No entanto, no fim de 2017, Gabrielle foi morar em Roma, Itália. Mas o projeto continua na 114 nas mãos da enfermeira aposentada Susana Ramos da Rosa, 60. Para Susana, a horta é um exemplo de colaboração entre o coletivo. “Precisamos entender que o indivíduo não sobrevive sem essa ação coletiva. E a horta traz tudo isso, principalmente a questão de que a solidariedade deve ser resgatada, em um sentido micro, porque a horta está aqui na nossa quadra, para servir de reflexão para o macro, que é a maneira como nós seres humanos levamos a vida no planeta”, salienta.

Auxílio para quem precisa

O projeto Banco de Alimentos das Centrais de Abastecimentos do Distrito Federal (Ceasa-DF) atua como intermediário na doação de alimentos para os moradores de baixa renda da capital do país. Os alimentos são adquiridos por meio dos programas Projeto Desperdício Zero (PDZ), criado em 2013, o Programa de Aquisição de Alimentos (PAA) e o Programa de Aquisição da Produção Agrícola (Papa). Atualmente, o Banco de Alimentos atende 151 entidades e 40 Centros de Educação da Primeira Infância (Cepi).

Bruno Henrique Martins, gerente de segurança alimentar e nutricional, é um dos responsáveis por coordenar o projeto. “Nós recolhemos os alimentos doados ou recolhidos pelo PDZ e fazemos a distribuição para as instituições cadastradas.
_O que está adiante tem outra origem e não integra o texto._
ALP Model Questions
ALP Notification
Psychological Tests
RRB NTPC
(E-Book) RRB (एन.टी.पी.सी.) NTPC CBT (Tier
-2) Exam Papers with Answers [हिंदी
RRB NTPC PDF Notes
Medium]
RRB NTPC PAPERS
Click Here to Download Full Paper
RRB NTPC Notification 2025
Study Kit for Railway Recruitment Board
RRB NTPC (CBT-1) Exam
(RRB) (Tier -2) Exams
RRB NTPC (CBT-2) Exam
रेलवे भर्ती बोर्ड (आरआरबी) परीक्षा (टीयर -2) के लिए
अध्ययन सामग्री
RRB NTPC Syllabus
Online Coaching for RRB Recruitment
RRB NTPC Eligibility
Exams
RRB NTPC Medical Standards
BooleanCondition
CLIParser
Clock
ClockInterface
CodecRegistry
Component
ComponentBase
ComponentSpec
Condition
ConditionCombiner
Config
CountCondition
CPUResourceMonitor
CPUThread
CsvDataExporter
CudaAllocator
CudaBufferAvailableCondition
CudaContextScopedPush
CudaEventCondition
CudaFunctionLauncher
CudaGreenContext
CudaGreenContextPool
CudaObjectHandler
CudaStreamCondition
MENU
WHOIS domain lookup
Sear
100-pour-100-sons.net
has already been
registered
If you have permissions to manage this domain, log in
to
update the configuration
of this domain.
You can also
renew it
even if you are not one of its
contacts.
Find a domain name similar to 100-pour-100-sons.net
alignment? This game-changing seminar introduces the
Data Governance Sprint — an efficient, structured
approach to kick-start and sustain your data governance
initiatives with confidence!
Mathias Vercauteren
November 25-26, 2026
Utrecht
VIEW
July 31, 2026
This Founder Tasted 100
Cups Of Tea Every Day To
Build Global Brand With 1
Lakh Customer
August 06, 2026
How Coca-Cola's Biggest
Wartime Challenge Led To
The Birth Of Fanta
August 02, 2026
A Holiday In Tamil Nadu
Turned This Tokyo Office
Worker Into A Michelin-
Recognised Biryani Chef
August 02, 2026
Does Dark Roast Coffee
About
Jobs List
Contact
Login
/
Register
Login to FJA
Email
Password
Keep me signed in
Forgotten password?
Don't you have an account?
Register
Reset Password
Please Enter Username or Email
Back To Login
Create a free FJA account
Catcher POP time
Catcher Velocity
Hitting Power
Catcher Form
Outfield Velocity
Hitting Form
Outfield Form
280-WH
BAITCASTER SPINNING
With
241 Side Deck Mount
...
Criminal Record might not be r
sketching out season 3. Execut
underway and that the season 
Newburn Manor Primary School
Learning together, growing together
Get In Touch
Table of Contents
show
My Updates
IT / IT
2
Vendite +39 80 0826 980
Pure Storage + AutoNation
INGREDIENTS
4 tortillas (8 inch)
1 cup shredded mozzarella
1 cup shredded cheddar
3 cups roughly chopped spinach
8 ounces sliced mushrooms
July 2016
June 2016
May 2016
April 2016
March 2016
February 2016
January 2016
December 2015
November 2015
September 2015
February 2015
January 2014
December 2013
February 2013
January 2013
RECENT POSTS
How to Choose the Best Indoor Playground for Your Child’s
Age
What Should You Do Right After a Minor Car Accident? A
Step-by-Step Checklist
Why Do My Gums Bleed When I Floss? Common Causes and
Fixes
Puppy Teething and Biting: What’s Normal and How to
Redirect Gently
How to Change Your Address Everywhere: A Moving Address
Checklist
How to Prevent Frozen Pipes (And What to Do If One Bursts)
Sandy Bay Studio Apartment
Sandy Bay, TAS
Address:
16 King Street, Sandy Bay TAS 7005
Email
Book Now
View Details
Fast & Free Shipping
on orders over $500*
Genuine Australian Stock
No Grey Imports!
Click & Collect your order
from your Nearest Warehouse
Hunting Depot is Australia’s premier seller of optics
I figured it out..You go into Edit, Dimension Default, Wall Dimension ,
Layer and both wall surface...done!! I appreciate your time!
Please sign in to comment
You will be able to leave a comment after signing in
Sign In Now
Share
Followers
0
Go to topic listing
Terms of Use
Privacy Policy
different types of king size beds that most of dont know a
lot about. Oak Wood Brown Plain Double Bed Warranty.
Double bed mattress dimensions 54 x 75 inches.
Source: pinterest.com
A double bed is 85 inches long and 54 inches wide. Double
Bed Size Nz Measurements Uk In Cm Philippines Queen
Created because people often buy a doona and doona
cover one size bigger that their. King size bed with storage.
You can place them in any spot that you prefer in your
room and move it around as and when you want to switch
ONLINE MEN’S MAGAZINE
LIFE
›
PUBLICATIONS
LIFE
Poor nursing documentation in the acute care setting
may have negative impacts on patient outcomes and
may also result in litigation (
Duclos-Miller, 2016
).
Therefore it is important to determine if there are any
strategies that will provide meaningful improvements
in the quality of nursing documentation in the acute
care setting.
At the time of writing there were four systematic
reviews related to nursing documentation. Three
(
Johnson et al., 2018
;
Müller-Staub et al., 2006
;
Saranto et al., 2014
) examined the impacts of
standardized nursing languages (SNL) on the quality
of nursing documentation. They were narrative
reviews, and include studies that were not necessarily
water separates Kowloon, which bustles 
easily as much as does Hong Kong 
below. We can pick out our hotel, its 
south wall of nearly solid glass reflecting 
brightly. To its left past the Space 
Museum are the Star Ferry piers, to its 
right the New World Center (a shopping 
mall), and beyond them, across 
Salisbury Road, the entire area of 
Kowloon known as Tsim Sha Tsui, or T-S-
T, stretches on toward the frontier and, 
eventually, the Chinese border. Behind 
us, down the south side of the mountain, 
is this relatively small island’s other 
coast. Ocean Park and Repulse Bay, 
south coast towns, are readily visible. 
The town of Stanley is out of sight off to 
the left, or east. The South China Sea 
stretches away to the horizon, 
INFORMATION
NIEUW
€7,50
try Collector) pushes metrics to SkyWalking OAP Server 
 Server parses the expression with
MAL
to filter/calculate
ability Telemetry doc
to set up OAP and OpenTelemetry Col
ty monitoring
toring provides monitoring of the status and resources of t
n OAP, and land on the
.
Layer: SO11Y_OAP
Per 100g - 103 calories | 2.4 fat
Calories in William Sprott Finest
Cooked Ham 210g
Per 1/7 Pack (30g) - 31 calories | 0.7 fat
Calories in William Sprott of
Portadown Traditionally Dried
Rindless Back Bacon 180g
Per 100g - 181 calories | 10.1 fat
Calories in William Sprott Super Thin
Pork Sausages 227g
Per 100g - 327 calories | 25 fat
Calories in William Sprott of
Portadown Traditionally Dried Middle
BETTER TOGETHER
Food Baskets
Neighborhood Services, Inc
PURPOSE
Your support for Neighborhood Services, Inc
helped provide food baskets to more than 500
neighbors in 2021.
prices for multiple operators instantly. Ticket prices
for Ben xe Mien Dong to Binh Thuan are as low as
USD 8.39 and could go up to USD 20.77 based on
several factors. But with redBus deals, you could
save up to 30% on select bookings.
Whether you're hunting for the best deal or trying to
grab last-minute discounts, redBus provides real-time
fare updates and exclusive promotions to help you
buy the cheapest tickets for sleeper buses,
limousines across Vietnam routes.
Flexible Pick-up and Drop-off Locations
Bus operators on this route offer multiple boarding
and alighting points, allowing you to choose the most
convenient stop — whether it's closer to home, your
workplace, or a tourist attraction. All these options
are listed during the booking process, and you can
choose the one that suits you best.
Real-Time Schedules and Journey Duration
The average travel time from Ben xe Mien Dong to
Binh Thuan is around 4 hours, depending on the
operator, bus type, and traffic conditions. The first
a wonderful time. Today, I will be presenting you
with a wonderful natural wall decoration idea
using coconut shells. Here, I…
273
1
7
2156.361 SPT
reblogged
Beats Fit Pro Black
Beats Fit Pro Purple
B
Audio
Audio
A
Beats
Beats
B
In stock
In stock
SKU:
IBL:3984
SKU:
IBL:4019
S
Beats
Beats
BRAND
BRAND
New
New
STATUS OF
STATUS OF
Pela manhã, a rotina é receber esses alimentos, que passam por uma triagem para avaliarmos o que ainda está em boa qualidade. Depois disso, as instituições, com horário marcado devido à pandemia, vêm até aqui recolher os alimentos. São elas que fazem as entregas para as famílias carentes e as pessoas que eles auxiliam com a sua atuação”.

Uma das entidades beneficiadas pelo Banco de Alimentos é a Ação Social Comunitária (Afma). José Silva é um dos coordenadores do projeto, que atua há 30 anos no DF, e atende sete creches na capital do país. “Esse programa é uma benção, ajuda demais a gente. Nós saímos daqui e levamos isso para as creches de crianças carentes, e são todos alimentos bons, nada é desperdiçado”, revela. Ao todo, a Afma alcança 1.053 pessoas diretamente com as ações realizadas, entre crianças, jovens, mulheres e idosos.